EXCERPT
Start of Block

Munger: Well, yes. That’s an interesting example. Berkshire, of course, if we behaved like Rupert Murdoch or somebody—that is, we used all the credit we could get all the way—Berkshire would now own the world.

We have achieved what we’ve achieved with our hands tied behind our back. The reason for that is, of course, is that we have a fiduciary gene. We know the human faces. We trusted Warren when he was young and trusted me when I was young and so forth. In many cases, it’s their main asset in life. We’re just not interested in taking a substantial chance of taking a lot of very decent people back to “Go” so we can have one more zero on our net worth at the time, and they put us under the ground where we can’t come back anyway.

We’re just not going to do it. We are not maximizes in the world of capital—aggrandizement through aggression. But what I did had no risk.

There are real risks. We didn’t know the whole damn world was doomed—implode in something really serious in the last crisis. Berkshire was not buying hand over fist with its available resources. It was making sure that Berkshire remained through it no matter how awful the conditions got.

End of Block

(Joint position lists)
Start of Block

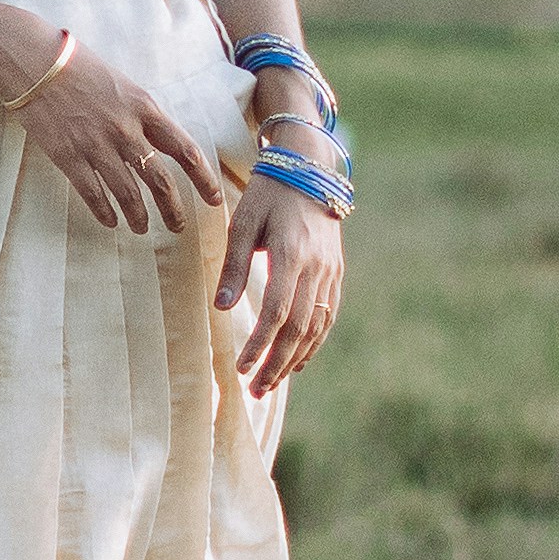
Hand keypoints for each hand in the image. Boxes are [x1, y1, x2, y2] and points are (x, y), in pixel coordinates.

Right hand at [14, 49, 226, 237]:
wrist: (37, 62)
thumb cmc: (82, 68)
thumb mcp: (126, 86)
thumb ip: (145, 116)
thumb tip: (161, 144)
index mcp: (145, 108)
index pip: (185, 149)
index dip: (203, 178)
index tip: (213, 197)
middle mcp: (126, 129)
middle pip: (160, 180)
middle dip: (174, 209)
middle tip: (178, 226)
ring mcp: (96, 145)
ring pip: (128, 193)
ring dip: (139, 216)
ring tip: (142, 228)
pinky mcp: (68, 156)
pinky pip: (93, 193)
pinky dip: (104, 212)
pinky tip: (110, 222)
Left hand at [216, 171, 343, 390]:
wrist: (309, 169)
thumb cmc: (268, 194)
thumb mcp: (243, 223)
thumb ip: (234, 266)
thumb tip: (221, 308)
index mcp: (292, 254)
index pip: (277, 312)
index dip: (260, 344)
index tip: (241, 368)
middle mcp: (317, 268)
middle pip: (299, 328)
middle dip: (276, 363)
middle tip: (255, 390)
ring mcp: (331, 272)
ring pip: (316, 328)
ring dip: (294, 360)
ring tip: (271, 383)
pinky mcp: (337, 273)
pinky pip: (328, 316)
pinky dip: (313, 343)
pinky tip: (297, 361)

End of Block

PARTS OF THE EXERCISE
a - Answer these questions from the Munger excerpt:
(i) Who does Munger name as an example of using all the credit one could get?
(ii) What would Berkshire own now if it had behaved that way?
(iii) During the last crisis, what was Berkshire making sure of?
b - Translate this sentence from the Munger excerpt into Spanish: "Berkshire was not buying hand over fist with its available resources."
Answer using only the text.

SOLUTIONS IN ORDER
a -
(i) Rupert Murdoch
(ii) The world
(iii) That Berkshire remained through it no matter how awful the conditions got

b - Berkshire no estaba comprando a manos llenas con los recursos de que disponía.